Now, what if Sears had computers available (and Wi-Fi apps), like internet cafes (coffee and snacks), and had the hardware displayed with shipping available (so I don't have to lug it home in my SUV) . . . ? Take a lesson Messers Richard Warren Sears and Alvah Curtis Roebuck (1892) . . . ! It ain't too late, as you re-org under Chapter Eleven . . . !
Semper Fortis . . . !


Sears should have been Amazon. The original shop-at-home company. The Sears catalog was at the time. Still.... they had their run. Malls too. They did nothing wrong. They were born, they lived and thrived, and now they're dying. Dead even. Save for the social aspect of it, malls are dead. People still like to meet up, 'hang out', catch a snack and a drink, see a movie , pretend to shop ( and order stuff online later), etc. Sears is dead. Malls as we know them are dead. Will be interesting to see what evolves in those spaces. RIP Sears, RIP Malls


Second that, Jimmy.

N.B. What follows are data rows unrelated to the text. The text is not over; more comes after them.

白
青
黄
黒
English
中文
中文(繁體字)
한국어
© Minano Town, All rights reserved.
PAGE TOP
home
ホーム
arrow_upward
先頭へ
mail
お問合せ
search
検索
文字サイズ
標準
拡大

And here we are with this 'yuge 2-floor' centered in Bako at Ming and Hwy 99 (unlike the newspaper touting its own relocation out of "downtown" of 'The City It;s Named For) . . . and outlet 'malls' south while Walmart and Amazon will 'neighbor-up' with the 'BC' at Meadows Field. Sears 'Craftsman' brand and others should have shown more of "The Right Stuff" . . . but what do those 'Chicago Gangster-Guys' know.
BTW, the Sears catalogue was the fave reading material in many old 'outhouses' . . . serving sorta 'double duty' for decades. . . ! (& 'Monkey Wards' is still with us)


Semper Fortis . . . !


There's actually a beautiful book of photography I saw once that was all photos from inside abandoned malls in America. Trees and plants had taken back over. Animals, too. It was wild looking. Completely beautiful with the sun crashing through the skylights on the ceilings.